Saved entries:
= Beginning of Section =

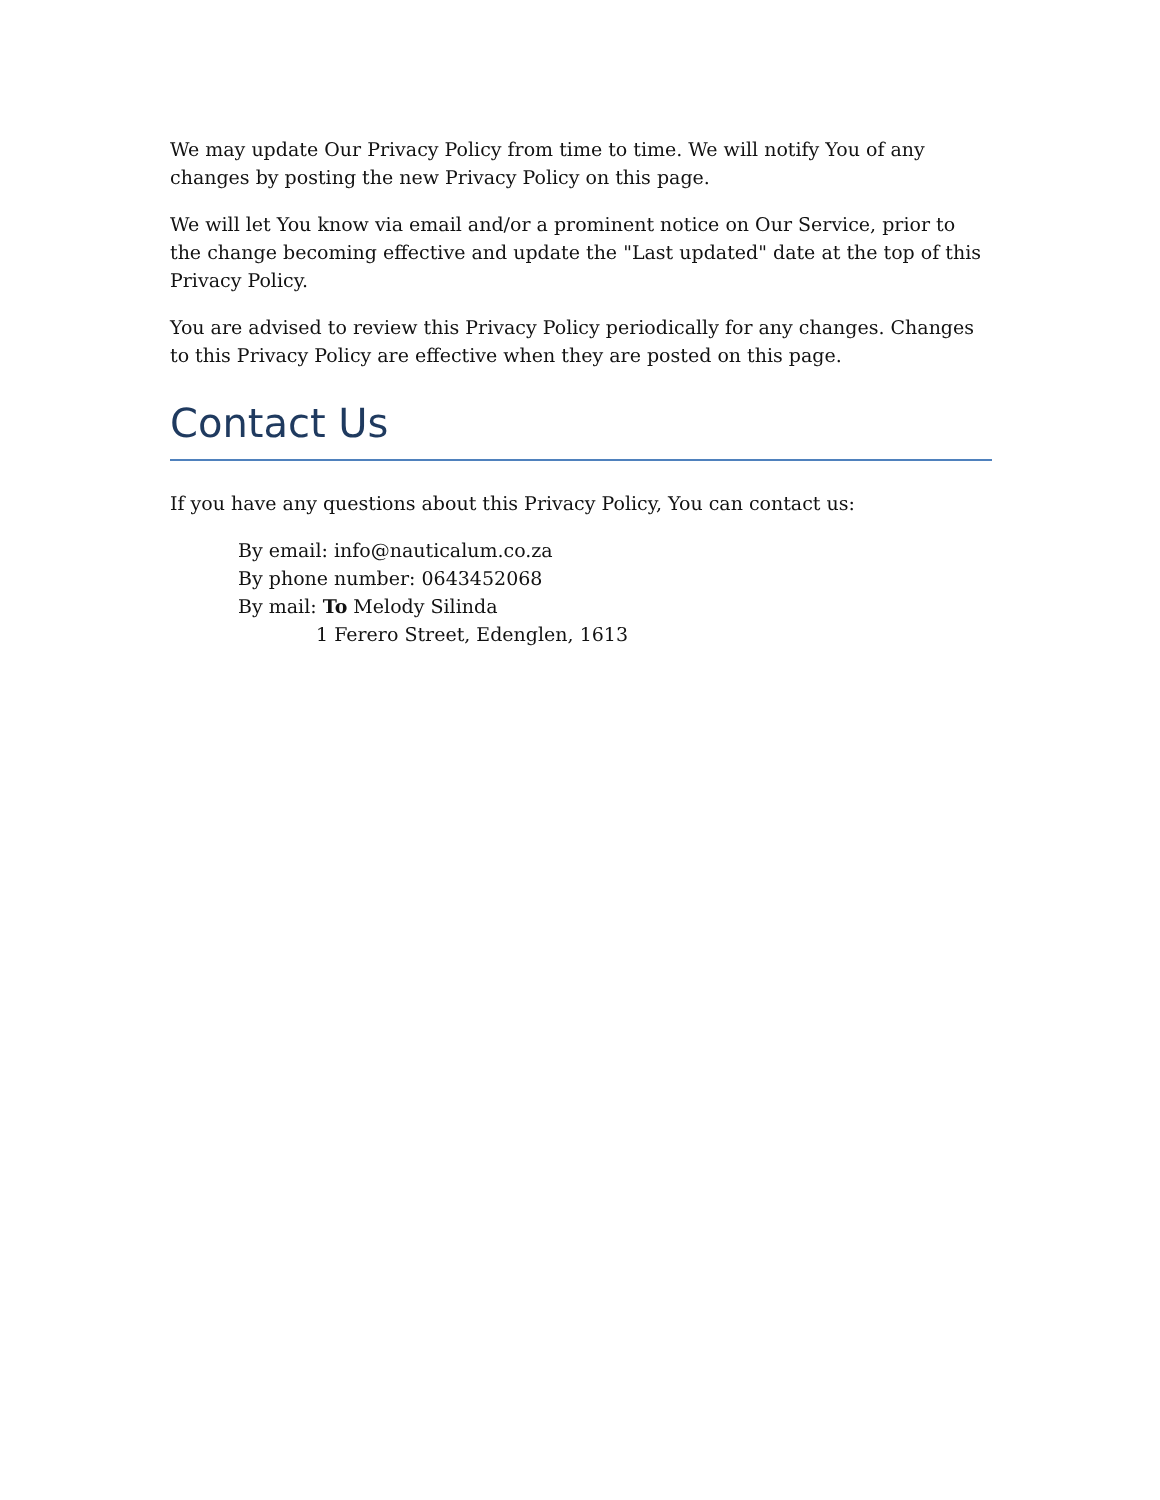We may update Our Privacy Policy from time to time. We will notify You of any changes by posting the new Privacy Policy on this page.
We will let You know via email and/or a prominent notice on Our Service, prior to the change becoming effective and update the "Last updated" date at the top of this Privacy Policy.
You are advised to review this Privacy Policy periodically for any changes. Changes to this Privacy Policy are effective when they are posted on this page.
Contact Us
If you have any questions about this Privacy Policy, You can contact us:
By email: info@nauticalum.co.za
By phone number: 0643452068
By mail: To Melody Silinda
1 Ferero Street, Edenglen, 1613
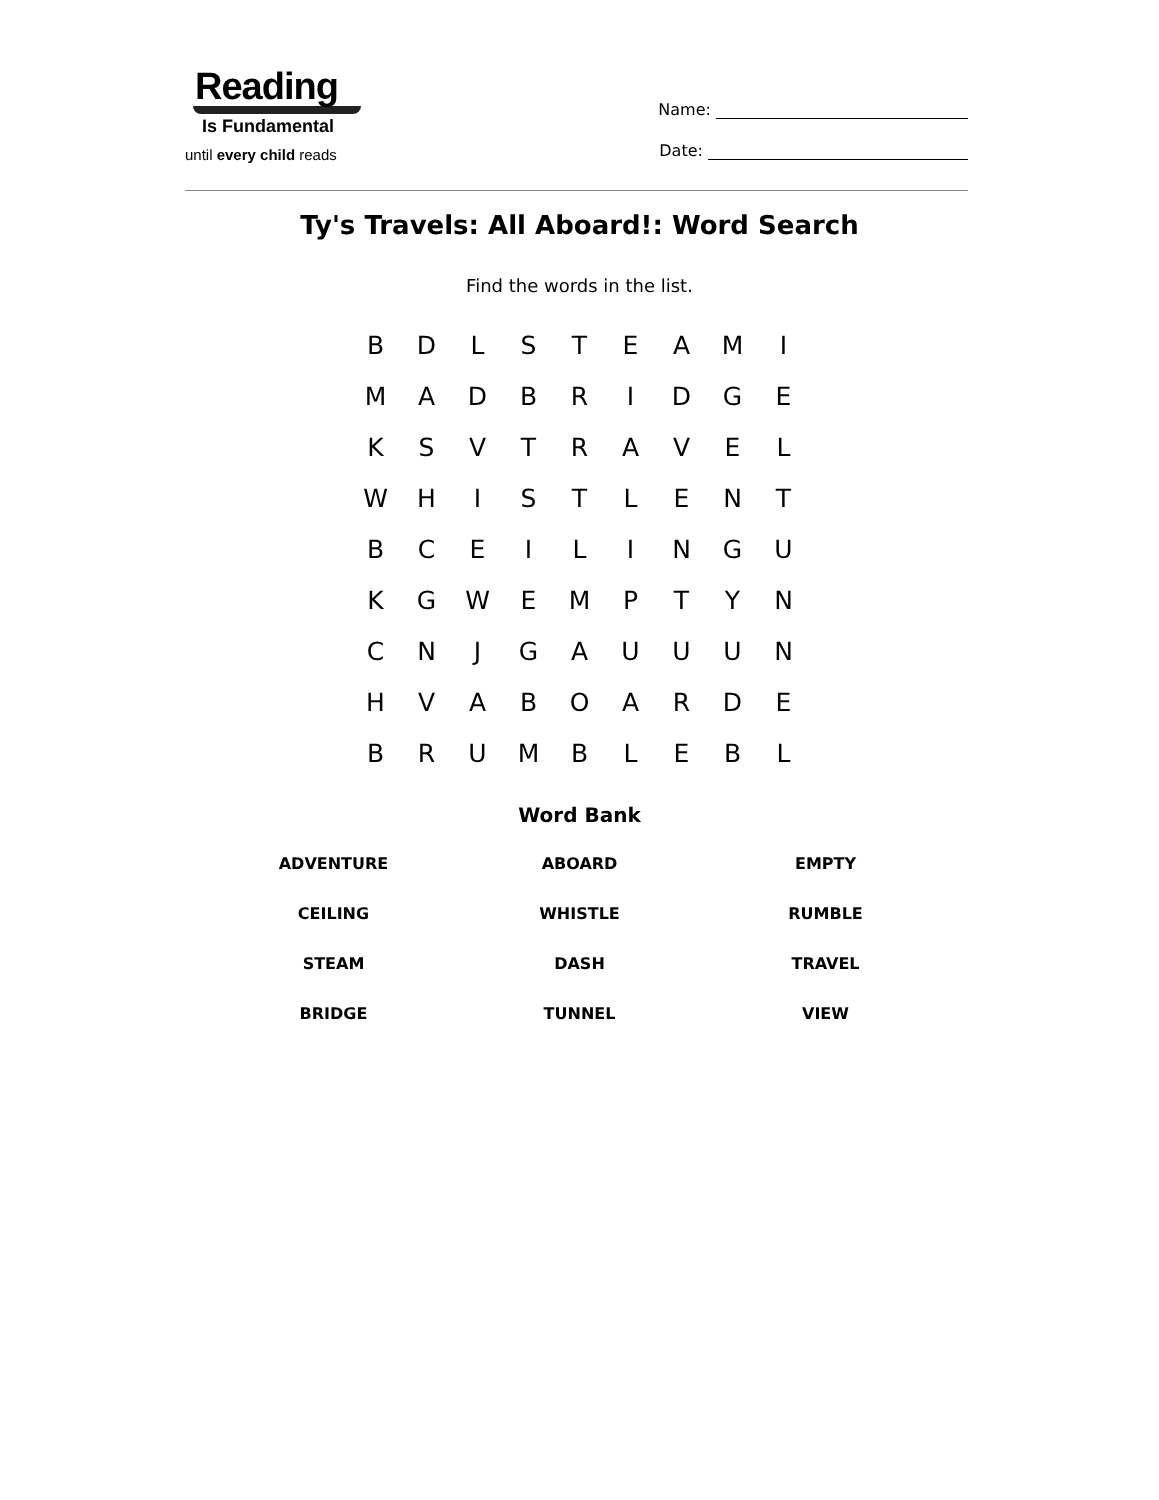Reading
Is Fundamental
until every child reads
Name:
Date:
Ty's Travels: All Aboard!: Word Search
Find the words in the list.
| B | D | L | S | T | E | A | M | I |
| M | A | D | B | R | I | D | G | E |
| K | S | V | T | R | A | V | E | L |
| W | H | I | S | T | L | E | N | T |
| B | C | E | I | L | I | N | G | U |
| K | G | W | E | M | P | T | Y | N |
| C | N | J | G | A | U | U | U | N |
| H | V | A | B | O | A | R | D | E |
| B | R | U | M | B | L | E | B | L |
Word Bank
| ADVENTURE | ABOARD | EMPTY |
| CEILING | WHISTLE | RUMBLE |
| STEAM | DASH | TRAVEL |
| BRIDGE | TUNNEL | VIEW |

= End of Section =

- _About this exercise_
Without the pictures, reproduce every record exactly as it appears above.

- _Task answer_
We may update Our Privacy Policy from time to time. We will notify You of any changes by posting the new Privacy Policy on this page.
We will let You know via email and/or a prominent notice on Our Service, prior to the change becoming effective and update the "Last updated" date at the top of this Privacy Policy.
You are advised to review this Privacy Policy periodically for any changes. Changes to this Privacy Policy are effective when they are posted on this page.
Contact Us
If you have any questions about this Privacy Policy, You can contact us:
By email: info@nauticalum.co.za
By phone number: 0643452068
By mail: To Melody Silinda
1 Ferero Street, Edenglen, 1613
Reading
Is Fundamental
until every child reads
Name:
Date:
Ty's Travels: All Aboard!: Word Search
Find the words in the list.
| B | D | L | S | T | E | A | M | I |
| M | A | D | B | R | I | D | G | E |
| K | S | V | T | R | A | V | E | L |
| W | H | I | S | T | L | E | N | T |
| B | C | E | I | L | I | N | G | U |
| K | G | W | E | M | P | T | Y | N |
| C | N | J | G | A | U | U | U | N |
| H | V | A | B | O | A | R | D | E |
| B | R | U | M | B | L | E | B | L |
Word Bank
| ADVENTURE | ABOARD | EMPTY |
| CEILING | WHISTLE | RUMBLE |
| STEAM | DASH | TRAVEL |
| BRIDGE | TUNNEL | VIEW |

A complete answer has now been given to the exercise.